2023-10-18use read_all in more places to improve safety
`readline' ops may not detect errors on partial reads. This saves us some code to reduce cognitive overhead for readers. We'll also support reusing a destination buffers so it can work more nicely with existing code.
2023-10-06ipc: lower-level send_cmd/recv_cmd handle EINTR directly
This ensures script/lei $send_cmd usage is EINTR-safe (since I prefer to avoid loading PublicInbox::IPC for startup time).
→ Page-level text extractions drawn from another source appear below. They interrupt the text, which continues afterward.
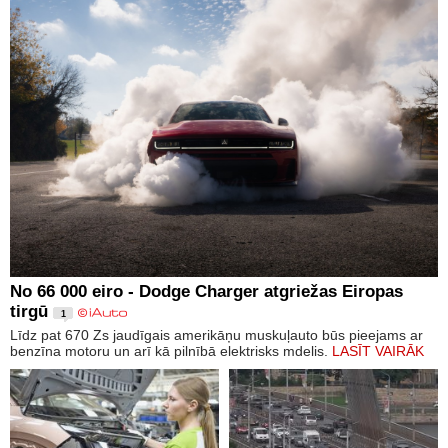
No 66 000 eiro - Dodge Charger atgriežas Eiropas
tirgū
1
Līdz pat 670 Zs jaudīgais amerikāņu muskuļauto būs pieejams ar
benzīna motoru un arī kā pilnībā elektrisks mdelis.
LASĪT VAIRĀK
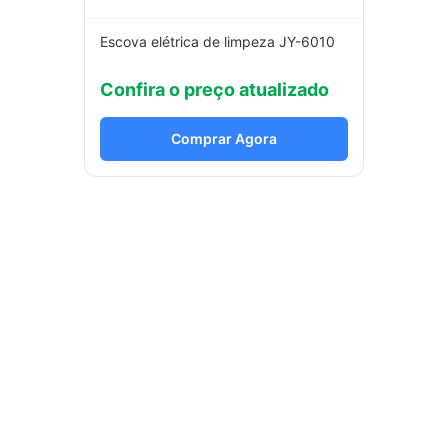
Escova elétrica de limpeza JY-6010
Confira o preço atualizado
Comprar Agora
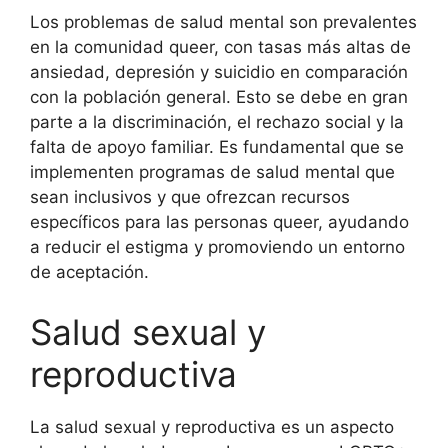
Los problemas de salud mental son prevalentes
en la comunidad queer, con tasas más altas de
ansiedad, depresión y suicidio en comparación
con la población general. Esto se debe en gran
parte a la discriminación, el rechazo social y la
falta de apoyo familiar. Es fundamental que se
implementen programas de salud mental que
sean inclusivos y que ofrezcan recursos
específicos para las personas queer, ayudando
a reducir el estigma y promoviendo un entorno
de aceptación.
Salud sexual y
reproductiva
La salud sexual y reproductiva es un aspecto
Overall, it saves us some code, too.
2023-10-04xap_helper.pm: use EINTR-aware recv_cmd
The code is already loaded, so there's no point in avoiding it.
2023-10-04xap_helper: retry flock on EINTR
While signals are currently blocked in these helpers, they may not always be...
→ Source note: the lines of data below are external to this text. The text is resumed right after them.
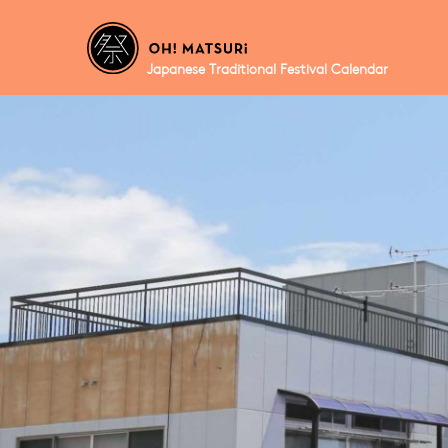
Japanese Traditional Festival Calendar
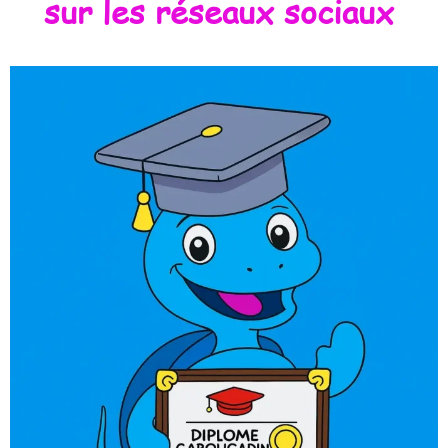
sur les réseaux sociaux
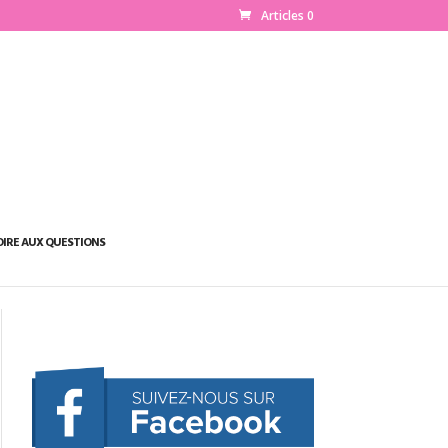
Articles 0
OIRE AUX QUESTIONS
2023-09-25ds: force event_loop wakeup on final child death
Reaping children needs to keep the event_loop spinning another round when the @post_loop_do callback may be used to check on process exit during shutdown. This allows us to get rid of the hacky SetLoopTimeout calls in lei-daemon and XapHelper.pm during process shutdown if we're trying to wait for all PIDs to exit before leaving the event loop.
2023-09-15xap_helper: detect non-socket STDIN
We don't want to get into a worker respawn loop if somebody just decides to start the executable from a terminal.
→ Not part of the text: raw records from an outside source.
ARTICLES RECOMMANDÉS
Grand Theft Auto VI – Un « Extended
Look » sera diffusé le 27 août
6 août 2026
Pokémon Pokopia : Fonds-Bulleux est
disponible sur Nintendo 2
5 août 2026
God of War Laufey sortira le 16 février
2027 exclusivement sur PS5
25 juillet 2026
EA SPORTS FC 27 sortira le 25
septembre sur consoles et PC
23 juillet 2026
2023-09-05xap_helper: support SIGTTIN+SIGTTOU worker adjustments
Being able to tune worker process counts on-the-fly when xap_helper gets used with -{netd,httpd,imapd} will be useful for tuning new setups.
2023-09-01xap_helper: deal with Xapian::DocNotFoundError
It's possible for a long mset streaming operation to hit missing documents after a database reopen if deletes hit the DB.
2023-08-24xap_helper: reopen+retry in MSetIterator loops
It's possible to hit a DatabaseModifiedError while iterating through an MSet. We'll retry in these cases and cleanup some code in both the Perl and C++ implementations.
2023-08-24cindex: implement dump_roots in C++
It's now just `dump_roots' instead of `dump_shard_roots', since this doesn't need to be tied to the concept of shards. I'm still shaky with C++, but intend to keep using stuff like hsearch(3) to make life easier for C hackers :P
2023-08-24introduce optional C++ xap_helper
This allows us to perform the expensive "dump_ibx" operations in native C++ code using the Xapian C++ library. This provides the majority of the speedup with the -cindex --associate switch. Eventually this may be expanded to cover all uses of Xapian within the project to ensure we have access to Xapian APIs which aren't available in XS|SWIG bindings; and also for ease-of-installation on systems which don't provide pre-packaged Perl Xapian bindings (e.g. OpenBSD 7.3) but do provide Xapian development libraries. Most of the C++ code is still C, as I'm not remotely familiar with C++ compared to C. I suspect many users and potential hackers being from git, Linux kernel, and glibc world are in the same boat.